From the information in the Reasons for the Delegate's Decision, it was unclear to the Committee why a pharmacy-only medicine entry should be created for macrogols in preparations for oral use as a liquid concentrate for laxative use. It was stated that there were concerns regarding the potential for misuse of the liquid concentrate so supply needed to be in an environment where advice from a healthcare professional would be available. However, no adverse events had been reported in New Zealand regarding laxative use.

The Committee agreed that the Scheduling Secretariat in Australia should be asked for further information on why this decision was made before a recommendation could be made.

Recommendation

That a new pharmacy-only medicine entry should not be created for macrogols in preparations for oral use as a liquid concentrate for laxative use.
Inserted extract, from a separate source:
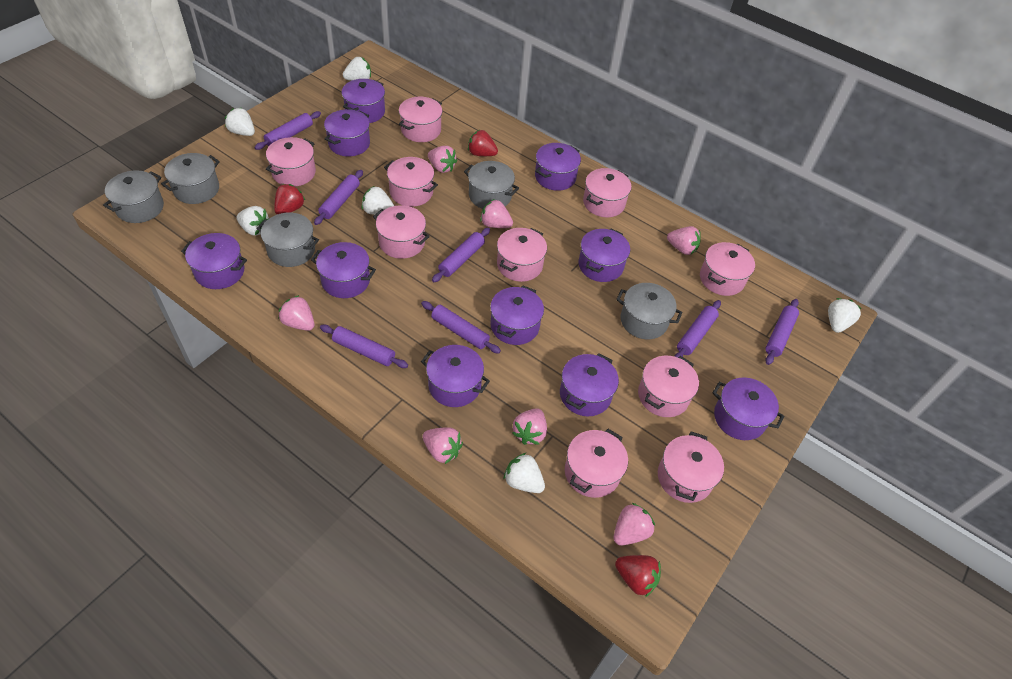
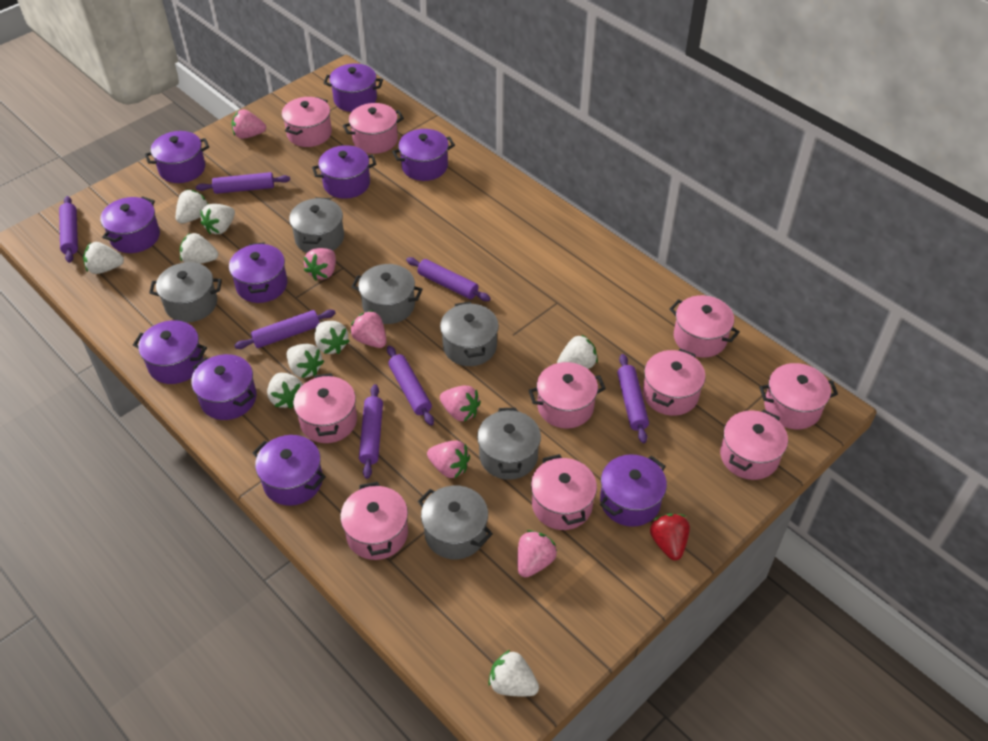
grey pot: [103,170,164,223] [161,153,220,204] [257,213,319,267] [464,161,519,209] [616,283,683,339] = 5 -> [149,262,222,322] [289,197,344,253] [351,264,423,324] [418,486,493,559] [440,302,499,366] [477,408,541,480] = 6
pink strawberry: [279,295,315,331] [423,427,463,464] [428,146,457,173] [480,199,513,228] [512,408,547,445] [614,503,655,546] [667,226,701,255] = 7 -> [232,109,266,139] [304,248,336,280] [350,310,386,348] [427,441,470,478] [440,386,481,422] [517,530,557,578] = 6
red strawberry: [274,184,305,214] [468,130,498,156] [615,555,661,597] = 3 -> [650,514,690,560] = 1
white strawberry: [225,108,255,136] [236,206,269,236] [343,57,371,81] [362,186,394,215] [504,453,545,493] [828,298,862,333] = 6 -> [83,242,124,274] [176,190,208,224] [180,233,218,264] [200,204,235,234] [267,373,302,409] [287,344,324,378] [315,321,350,354] [488,650,539,696] [557,334,598,369] = 9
That the Scheduling Secretariat in Australia should be asked for further information on why the Delegate decided to include a new Schedule 2 (pharmacy-only medicine) entry should be created for macrogols in preparations for oral use as a liquid concentrate for laxative use.

8.2.2

Decisions by the Delegate - May 2014

No harmonisation decisions relevant to the Committee were made by the Delegate.

8.2.3

Decisions by the Delegate - July 2014

Decisions also included under agenda item 8.1.
a) Naproxen

A new Schedule 3 (restricted medicine) entry should be created for naproxen when in a modified release dosage form of 600 mg or less of naproxen per dosage unit in packs of 16 or less dosage units when labelled not for the treatment of children under 12 years of age.

The Committee considered harmonising with the above classification.
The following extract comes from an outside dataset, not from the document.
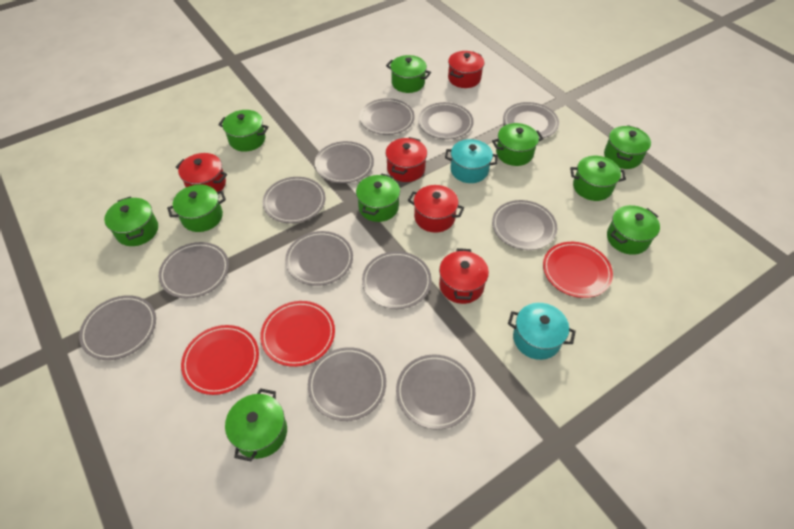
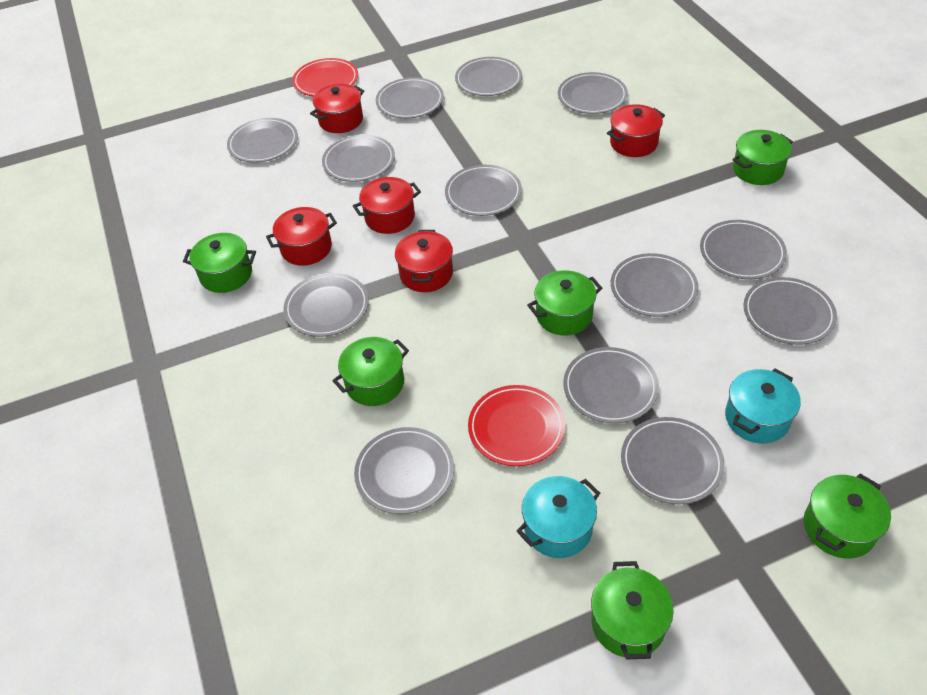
green pot: [104,196,158,246] [167,184,226,232] [218,110,269,152] [225,388,287,462] [356,174,400,222] [386,55,431,93] [492,123,544,166] [570,156,626,201] [604,125,651,169] [607,205,660,255] = 10 -> [183,233,256,293] [332,337,409,406] [527,270,603,336] [591,561,674,659] [732,130,793,185] [804,474,891,558] = 6
grey plate: [79,295,156,360] [159,242,229,298] [263,177,325,223] [285,231,353,286] [308,347,386,421] [315,141,374,183] [359,98,415,135] [362,251,432,309] [396,354,475,430] [418,102,473,139] [492,200,557,250] [503,102,559,139] = 12 -> [227,118,298,163] [283,273,369,337] [322,135,395,182] [354,427,454,514] [376,77,444,119] [445,165,522,216] [455,57,522,96] [558,72,628,114] [563,347,659,423] [611,253,698,317] [621,417,725,504] [700,220,787,279] [743,277,837,345] = 13
red plate: [181,325,259,395] [260,301,335,367] [543,242,613,298] = 3 -> [292,58,358,97] [468,385,565,466] = 2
Naproxen is currently classified as a:

• prescription medicine; except when specified elsewhere in this schedule
• pharmacy-only medicine; in solid dose form containing 250 milligrams or less per dose form in packs of not more than 30 tablets or capsules.
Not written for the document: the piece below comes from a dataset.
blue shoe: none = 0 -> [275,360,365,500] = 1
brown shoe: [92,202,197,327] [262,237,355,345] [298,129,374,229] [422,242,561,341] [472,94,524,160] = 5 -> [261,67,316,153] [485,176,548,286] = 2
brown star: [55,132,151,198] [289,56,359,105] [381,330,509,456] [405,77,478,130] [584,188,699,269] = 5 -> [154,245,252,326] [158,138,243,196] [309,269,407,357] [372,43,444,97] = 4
The Committee noted there were no products currently marketed that would be affected by a recommendation to reclassify. The Committee agreed it would be preferable to wait until a submission for reclassification was received in New Zealand. Although there was no apparent safety reason not to harmonise, there was not enough information in the Reasons for the Delegate's Decision to make a recommendation.

Recommendation

That a new restricted medicine entry should not be created for naproxen when in a modified release dosage form of 600 mg or less of naproxen per dosage unit in packs of 16 or less dosage units when labelled not for the treatment of children under 12 years of age.

8.2.4

Decisions by the Delegate - August 2014

No harmonisation decisions relevant to the Committee were made by the Delegate.

9

Agenda items for the next meeting

The following items will be added to the agenda of the next meeting:

1. the Committee will consider the report from Medsafe's Pharmacovigilance Team on whether there was any new evidence of interactions of omeprazole with other medicines to support a reclassification to restricted medicine.

10

General business

10.1

Articles for information

The Committee were presented with the following articles for information:

1. Pharmacy Today. 2014. Survey identifies opportunities. URL: www.pharmacytoday.co.nz (accessed 11/09/2014).
2. Pharmacy Today. 2014. Pharmacists should give scripts for minor ailments. URL: www.pharmacytoday.co.nz (accessed 11/09/2014).
3. Pharmacy Today. 2014. Pharmacy gets big tick in annual survey. URL: www.pharmacytoday.co.nz (accessed 11/09/2014).
4. Gauld N, Kelly FS, Kurosawa N, et al. 2014. Widening consumer access to medicines through switching medicines to non-prescription: A six country comparison. PLOS One. URL: http://www.plosone.org/article/info%3Adoi%2F10.1371%2Fjournal.pone.0107726 (accessed 25/09/2014).

11

Date of next meeting

To take place on a Tuesday in April 2015. The Secretary would email members for their availability.